Metamorphoses Summary and Analysis of Book I - Book II


The poem begins with the promise that we will hear how "bodies are changed into different bodies." Ovid then summons the gods, asking them to reveal how the world was created and to aid him in his task. He says that first there was something we can call Chaos: darkness and formlessness. Then, a powerful being divides the chaos into substance. He creates earth and all of its waters, then its land masses, forests, and weather. He creates the winds and gives each a region of the earth to rule over, then he create the stars. After this he creates sentient life: everything from the gods in the heavens to the fish in the rivers. Everything, that is, except man, whose origin is disputed: either man came to be as a superior being to animals, or Prometheus sculpted man out of the clays of the earth.

At first men live in a Gold Age without war, cities, labor or commerce. Men feast on nature's abundance. Jove castrates Saturn, however, sending men into a Silver Age, when the four seasons come to be and men have to work for food. The Bronze Age follows and men become violent and warlike, though not so much as they will. Finally, in the Iron Age men become evil, greedy and dishonest. They treat gold as money and forge weapons of iron. The giants see the behavior of men and imitated it, attempting even to overthrow Jove, but he crushes them with thunderbolts and boulders. From the giants' blood new creatures arise: they look like men but think nothing of murdering each other. Distraught, Jove tells the gods that he must punish these men.

- _Record excerpts_:
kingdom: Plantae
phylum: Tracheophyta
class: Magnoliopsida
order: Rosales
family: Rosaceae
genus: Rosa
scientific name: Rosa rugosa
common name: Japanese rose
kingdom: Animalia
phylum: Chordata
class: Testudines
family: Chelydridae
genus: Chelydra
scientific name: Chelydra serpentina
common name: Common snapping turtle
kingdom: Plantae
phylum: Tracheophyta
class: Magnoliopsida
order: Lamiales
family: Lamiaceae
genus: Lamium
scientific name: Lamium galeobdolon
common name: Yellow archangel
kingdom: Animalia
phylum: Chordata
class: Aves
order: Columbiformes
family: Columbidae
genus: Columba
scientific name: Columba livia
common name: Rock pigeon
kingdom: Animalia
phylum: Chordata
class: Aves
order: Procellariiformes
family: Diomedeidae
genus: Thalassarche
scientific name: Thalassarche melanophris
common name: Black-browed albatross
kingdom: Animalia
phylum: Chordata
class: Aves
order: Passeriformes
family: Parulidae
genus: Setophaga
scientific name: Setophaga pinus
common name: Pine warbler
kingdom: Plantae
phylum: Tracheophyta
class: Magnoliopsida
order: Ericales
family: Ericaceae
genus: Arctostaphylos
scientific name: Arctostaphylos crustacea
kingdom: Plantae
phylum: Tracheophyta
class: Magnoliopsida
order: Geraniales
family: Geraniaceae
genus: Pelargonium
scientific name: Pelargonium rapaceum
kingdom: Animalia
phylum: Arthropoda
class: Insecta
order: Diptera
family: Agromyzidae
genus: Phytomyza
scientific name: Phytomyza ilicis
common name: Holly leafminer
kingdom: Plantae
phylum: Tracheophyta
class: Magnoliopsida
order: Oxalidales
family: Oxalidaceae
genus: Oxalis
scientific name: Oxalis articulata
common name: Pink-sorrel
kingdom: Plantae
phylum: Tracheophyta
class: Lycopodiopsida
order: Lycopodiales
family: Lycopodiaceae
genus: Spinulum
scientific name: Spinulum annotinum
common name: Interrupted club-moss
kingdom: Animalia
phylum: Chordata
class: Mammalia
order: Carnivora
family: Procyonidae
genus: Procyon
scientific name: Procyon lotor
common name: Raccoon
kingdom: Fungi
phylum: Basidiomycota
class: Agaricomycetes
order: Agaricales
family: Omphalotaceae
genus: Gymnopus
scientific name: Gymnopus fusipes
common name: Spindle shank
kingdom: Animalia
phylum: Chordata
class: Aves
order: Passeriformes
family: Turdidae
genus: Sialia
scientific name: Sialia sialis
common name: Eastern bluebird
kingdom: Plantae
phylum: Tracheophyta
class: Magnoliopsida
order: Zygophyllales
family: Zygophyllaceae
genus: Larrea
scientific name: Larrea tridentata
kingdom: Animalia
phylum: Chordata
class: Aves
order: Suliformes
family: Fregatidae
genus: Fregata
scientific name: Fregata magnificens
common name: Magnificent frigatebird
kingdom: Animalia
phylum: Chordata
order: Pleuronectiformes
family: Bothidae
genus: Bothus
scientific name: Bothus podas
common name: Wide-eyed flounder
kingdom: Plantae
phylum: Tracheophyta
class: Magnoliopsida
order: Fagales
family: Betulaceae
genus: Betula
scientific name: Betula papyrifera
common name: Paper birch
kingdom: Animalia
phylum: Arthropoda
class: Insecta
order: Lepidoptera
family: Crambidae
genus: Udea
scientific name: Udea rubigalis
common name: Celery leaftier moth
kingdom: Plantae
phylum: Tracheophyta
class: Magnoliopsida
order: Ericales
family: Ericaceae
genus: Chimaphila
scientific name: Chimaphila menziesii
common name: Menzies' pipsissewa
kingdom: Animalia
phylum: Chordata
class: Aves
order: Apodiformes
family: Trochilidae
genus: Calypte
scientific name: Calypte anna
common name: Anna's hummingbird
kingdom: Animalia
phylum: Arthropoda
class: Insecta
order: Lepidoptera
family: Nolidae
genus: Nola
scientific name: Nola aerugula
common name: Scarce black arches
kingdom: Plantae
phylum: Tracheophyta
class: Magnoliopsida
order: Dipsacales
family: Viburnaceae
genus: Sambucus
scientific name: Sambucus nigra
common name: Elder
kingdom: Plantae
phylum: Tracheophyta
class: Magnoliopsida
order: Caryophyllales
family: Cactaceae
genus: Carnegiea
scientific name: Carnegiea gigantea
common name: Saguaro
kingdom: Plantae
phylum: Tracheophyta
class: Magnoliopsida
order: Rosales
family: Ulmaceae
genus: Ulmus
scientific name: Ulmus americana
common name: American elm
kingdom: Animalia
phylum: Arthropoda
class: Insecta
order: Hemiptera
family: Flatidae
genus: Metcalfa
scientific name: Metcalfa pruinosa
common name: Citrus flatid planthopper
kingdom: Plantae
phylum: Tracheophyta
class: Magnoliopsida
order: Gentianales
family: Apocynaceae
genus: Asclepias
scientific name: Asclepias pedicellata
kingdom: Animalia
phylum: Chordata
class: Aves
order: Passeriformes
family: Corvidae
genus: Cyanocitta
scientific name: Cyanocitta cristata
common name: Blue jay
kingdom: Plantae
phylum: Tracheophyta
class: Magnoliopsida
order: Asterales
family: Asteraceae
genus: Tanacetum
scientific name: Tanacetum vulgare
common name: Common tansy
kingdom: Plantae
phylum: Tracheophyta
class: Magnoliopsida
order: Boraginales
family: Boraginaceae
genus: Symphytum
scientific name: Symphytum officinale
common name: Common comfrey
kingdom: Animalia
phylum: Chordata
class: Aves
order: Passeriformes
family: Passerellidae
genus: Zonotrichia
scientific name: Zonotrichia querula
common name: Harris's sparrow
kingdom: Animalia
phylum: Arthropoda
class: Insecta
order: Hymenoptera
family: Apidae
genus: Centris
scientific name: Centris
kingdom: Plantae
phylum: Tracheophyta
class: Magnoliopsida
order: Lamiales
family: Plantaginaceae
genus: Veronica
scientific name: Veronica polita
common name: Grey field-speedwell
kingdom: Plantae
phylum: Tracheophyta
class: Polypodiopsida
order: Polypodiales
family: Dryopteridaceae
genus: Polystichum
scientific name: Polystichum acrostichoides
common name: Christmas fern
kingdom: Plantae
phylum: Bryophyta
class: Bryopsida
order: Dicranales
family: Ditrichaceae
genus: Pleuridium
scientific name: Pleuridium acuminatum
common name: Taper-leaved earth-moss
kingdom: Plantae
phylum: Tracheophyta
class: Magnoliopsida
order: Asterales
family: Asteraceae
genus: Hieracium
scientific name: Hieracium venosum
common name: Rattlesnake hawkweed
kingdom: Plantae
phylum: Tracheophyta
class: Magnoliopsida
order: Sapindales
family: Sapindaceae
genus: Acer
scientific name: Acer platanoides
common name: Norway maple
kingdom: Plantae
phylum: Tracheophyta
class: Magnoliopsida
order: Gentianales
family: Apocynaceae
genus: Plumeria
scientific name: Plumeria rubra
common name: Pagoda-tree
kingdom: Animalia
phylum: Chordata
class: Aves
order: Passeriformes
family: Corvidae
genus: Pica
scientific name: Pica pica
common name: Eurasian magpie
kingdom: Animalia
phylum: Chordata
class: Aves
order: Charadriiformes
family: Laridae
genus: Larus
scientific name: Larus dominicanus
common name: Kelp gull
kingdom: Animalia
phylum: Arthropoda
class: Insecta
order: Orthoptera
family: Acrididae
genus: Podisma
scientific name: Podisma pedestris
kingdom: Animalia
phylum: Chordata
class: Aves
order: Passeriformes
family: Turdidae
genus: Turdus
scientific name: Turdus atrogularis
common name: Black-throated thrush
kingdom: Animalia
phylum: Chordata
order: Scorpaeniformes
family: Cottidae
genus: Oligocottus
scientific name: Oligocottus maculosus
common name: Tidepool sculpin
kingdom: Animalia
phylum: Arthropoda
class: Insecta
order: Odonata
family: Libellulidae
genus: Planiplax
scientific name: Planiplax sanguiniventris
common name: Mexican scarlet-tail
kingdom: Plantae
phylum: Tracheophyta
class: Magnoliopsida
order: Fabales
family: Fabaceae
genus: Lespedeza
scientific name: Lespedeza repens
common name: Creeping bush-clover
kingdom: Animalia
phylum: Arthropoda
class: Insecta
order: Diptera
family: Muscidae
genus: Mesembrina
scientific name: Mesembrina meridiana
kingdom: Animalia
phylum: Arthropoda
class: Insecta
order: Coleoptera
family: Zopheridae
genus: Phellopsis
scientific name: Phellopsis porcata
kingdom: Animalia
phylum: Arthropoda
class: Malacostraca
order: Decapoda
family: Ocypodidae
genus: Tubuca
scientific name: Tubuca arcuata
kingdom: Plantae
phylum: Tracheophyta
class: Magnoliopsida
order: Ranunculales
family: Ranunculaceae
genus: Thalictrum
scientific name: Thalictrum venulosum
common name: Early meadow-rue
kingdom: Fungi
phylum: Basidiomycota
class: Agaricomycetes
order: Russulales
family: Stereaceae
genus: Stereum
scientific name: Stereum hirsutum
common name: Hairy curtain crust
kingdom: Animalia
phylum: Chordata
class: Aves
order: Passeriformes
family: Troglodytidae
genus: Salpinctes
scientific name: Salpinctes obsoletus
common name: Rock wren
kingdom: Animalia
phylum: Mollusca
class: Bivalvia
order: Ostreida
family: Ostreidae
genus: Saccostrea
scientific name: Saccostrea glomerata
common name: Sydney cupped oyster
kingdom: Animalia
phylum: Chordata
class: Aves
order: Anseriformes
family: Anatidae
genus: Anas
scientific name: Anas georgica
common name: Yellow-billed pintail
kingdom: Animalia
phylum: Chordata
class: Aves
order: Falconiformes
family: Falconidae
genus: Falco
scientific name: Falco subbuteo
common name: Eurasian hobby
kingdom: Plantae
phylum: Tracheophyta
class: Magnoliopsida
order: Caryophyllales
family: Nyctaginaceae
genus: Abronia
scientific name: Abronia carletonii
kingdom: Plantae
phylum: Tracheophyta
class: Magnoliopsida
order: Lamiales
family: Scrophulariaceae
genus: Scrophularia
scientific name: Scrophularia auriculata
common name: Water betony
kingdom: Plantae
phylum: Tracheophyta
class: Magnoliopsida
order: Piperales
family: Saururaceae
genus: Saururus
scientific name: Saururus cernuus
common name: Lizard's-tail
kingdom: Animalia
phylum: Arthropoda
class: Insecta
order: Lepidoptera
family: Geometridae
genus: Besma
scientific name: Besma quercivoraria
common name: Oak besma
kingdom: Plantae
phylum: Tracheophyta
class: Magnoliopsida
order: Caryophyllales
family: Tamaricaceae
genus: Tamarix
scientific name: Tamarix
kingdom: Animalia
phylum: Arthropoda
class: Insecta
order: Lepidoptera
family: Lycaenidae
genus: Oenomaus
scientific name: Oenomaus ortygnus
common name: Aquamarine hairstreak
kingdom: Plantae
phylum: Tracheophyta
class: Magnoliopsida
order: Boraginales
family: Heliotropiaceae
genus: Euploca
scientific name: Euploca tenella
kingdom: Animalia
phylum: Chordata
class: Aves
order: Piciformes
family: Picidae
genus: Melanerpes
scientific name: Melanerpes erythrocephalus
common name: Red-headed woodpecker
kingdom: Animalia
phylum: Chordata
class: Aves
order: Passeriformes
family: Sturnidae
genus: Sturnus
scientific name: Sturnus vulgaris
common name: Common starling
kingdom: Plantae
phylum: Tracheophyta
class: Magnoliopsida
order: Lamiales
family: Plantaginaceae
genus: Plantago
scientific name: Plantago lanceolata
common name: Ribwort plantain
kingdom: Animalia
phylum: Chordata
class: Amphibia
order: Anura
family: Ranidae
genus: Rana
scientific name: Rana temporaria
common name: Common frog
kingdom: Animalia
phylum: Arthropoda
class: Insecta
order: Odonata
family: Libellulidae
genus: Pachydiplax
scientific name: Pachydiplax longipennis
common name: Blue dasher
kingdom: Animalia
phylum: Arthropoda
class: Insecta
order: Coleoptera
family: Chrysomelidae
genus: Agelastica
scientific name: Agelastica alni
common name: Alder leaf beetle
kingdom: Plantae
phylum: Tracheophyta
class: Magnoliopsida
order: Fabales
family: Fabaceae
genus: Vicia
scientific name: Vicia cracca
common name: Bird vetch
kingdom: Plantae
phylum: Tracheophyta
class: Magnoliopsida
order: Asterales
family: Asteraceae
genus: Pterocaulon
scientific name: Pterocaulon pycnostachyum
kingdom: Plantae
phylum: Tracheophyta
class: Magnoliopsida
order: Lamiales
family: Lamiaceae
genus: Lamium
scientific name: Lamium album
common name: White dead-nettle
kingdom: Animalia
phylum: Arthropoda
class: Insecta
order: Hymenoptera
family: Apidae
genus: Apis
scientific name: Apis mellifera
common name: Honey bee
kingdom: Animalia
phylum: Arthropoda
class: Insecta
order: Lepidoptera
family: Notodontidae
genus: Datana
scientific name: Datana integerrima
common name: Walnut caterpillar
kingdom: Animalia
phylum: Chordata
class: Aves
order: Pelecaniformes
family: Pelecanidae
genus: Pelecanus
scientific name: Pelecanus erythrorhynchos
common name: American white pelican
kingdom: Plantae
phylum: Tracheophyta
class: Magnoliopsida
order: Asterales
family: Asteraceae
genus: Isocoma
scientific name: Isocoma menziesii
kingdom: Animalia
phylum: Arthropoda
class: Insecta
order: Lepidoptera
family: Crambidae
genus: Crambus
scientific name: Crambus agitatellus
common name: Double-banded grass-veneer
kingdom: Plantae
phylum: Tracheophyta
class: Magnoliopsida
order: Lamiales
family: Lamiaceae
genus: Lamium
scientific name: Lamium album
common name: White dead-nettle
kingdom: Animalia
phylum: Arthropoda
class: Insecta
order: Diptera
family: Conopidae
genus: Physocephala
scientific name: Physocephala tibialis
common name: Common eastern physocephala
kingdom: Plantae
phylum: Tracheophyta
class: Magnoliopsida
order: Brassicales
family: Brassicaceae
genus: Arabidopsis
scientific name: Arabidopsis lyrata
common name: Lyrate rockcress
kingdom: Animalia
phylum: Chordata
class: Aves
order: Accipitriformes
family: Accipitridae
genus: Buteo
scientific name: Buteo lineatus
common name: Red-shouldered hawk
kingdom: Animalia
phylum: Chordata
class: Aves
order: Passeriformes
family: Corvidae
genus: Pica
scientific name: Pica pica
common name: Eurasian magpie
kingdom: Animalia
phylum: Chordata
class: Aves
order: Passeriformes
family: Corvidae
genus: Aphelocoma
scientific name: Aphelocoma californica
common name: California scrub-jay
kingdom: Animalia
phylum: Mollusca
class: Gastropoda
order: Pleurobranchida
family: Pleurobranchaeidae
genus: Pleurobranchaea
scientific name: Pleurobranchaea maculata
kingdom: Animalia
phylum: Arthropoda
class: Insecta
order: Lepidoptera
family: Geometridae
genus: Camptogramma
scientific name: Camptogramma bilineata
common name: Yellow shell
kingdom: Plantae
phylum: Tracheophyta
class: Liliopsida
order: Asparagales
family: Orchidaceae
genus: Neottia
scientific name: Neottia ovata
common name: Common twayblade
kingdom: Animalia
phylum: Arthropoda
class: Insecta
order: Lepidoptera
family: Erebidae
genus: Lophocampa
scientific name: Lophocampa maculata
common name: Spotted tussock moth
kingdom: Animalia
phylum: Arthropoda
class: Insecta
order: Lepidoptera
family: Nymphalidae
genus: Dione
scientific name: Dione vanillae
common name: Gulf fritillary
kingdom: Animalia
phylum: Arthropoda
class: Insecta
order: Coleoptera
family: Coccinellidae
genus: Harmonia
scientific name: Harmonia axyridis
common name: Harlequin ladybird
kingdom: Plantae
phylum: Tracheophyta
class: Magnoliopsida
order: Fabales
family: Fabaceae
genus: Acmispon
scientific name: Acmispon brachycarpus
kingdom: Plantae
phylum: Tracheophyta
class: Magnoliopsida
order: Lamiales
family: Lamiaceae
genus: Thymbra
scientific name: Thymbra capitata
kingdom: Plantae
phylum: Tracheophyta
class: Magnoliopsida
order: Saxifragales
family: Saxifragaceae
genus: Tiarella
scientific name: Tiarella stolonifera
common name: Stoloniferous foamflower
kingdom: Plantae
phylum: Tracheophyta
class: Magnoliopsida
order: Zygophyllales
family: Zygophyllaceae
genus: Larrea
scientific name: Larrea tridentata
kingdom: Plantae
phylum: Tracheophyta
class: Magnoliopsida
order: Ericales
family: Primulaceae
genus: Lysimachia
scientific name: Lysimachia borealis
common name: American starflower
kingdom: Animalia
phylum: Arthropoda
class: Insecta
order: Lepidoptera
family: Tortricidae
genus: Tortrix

- _Exercise task 1_: Please render the rows in the stretch from the line containing "family: Ranunculaceae" through the line containing "genus: Saccostrea" as a two-column CSV headed field and value, one CSV line per row, with each entry in its own quoted field and any line breaks replaced by spaces.
- _Exercise task 2_: Write the next part of the Metamorphoses summary, picking up after its last sentence.

- _Expected answer 1_:
field,value
"family:","Ranunculaceae"
"genus:","Thalictrum"
"scientific name:","Thalictrum venulosum"
"common name:","Early meadow-rue"
"kingdom:","Fungi"
"phylum:","Basidiomycota"
"class:","Agaricomycetes"
"order:","Russulales"
"family:","Stereaceae"
"genus:","Stereum"
"scientific name:","Stereum hirsutum"
"common name:","Hairy curtain crust"
"kingdom:","Animalia"
"phylum:","Chordata"
"class:","Aves"
"order:","Passeriformes"
"family:","Troglodytidae"
"genus:","Salpinctes"
"scientific name:","Salpinctes obsoletus"
"common name:","Rock wren"
"kingdom:","Animalia"
"phylum:","Mollusca"
"class:","Bivalvia"
"order:","Ostreida"
"family:","Ostreidae"
"genus:","Saccostrea"

- _Expected answer 2_:
Jove tells the gods how he dealt with an especially corrupt man, Lycaon, who plotted to kill him and tried to trick him into eating human flesh. When Lycaon served him the flesh, Jove destroyed his household with thunderbolts. Lycaon survives as a madman, behaving like a wolf. Jove tells the gods that all men are like Lycaon and must be punished in turn; they must give way to a new and better humankind. Jove decides to flood the world, which he does with Neptune's help. Only two people, the best of humanity, survive the flood: Deucalion and his wife. They find shelter on Mount Parnassus, the only land that rises above the waters. Jove allows the waters to retreat, leaving them to repopulate the earth. They ask the gods how they can do such a thing, and an oracle sent by Themis tells them to throw behind them the bones of their mother. Pyrrha refuses to dishonor her mother's remains, but Deucalion interprets the oracle as referring to "mother earth," and so they throw stones, the earth's "bone's," behind them. The stones become a new race of people, who inherit the toughness of stone.

Other creatures return spontaneously, springing from the sun on the water-soaked soil, including monsters like Python, a gigantic snake, which Phoebus Apollo slays, thus initiating the Pythian games. Soon after, Apollo taunts Cupid who takes revenge by making Apollo fall in love with Daphne, Peneus's daughter. Daphne wishes to remain chaste, like Diana, and loves the woods and hunting rather than men. Nonetheless, Apollo chases Daphne through the woods. As she approaches the streams of her father's land, she begs to lose her beauty. As she speaks she is transformed into a laurel tree. Apollo makes the laurel his symbol and wears a laurel crown from then on.

Ovid turns to another tale of the gods' love, that of Jove and Io. When the beautiful Io resists Jove, he covers the earth with fog and rapes her. Juno, the jealous queen of the gods, notices the mists and suspects her husband. She clears the fog but not before Jove hides Io in the form of a cow. Juno claims the beautiful cow as her own, giving her for safe-keeping to the watchman, Argus, who has one-hundred eyes and never closes them all at once. Io is able to communicate her fate to her father by drawing in the dirt with her hoof. He mourns for her, but cannot stop Argus from taking her to pasture.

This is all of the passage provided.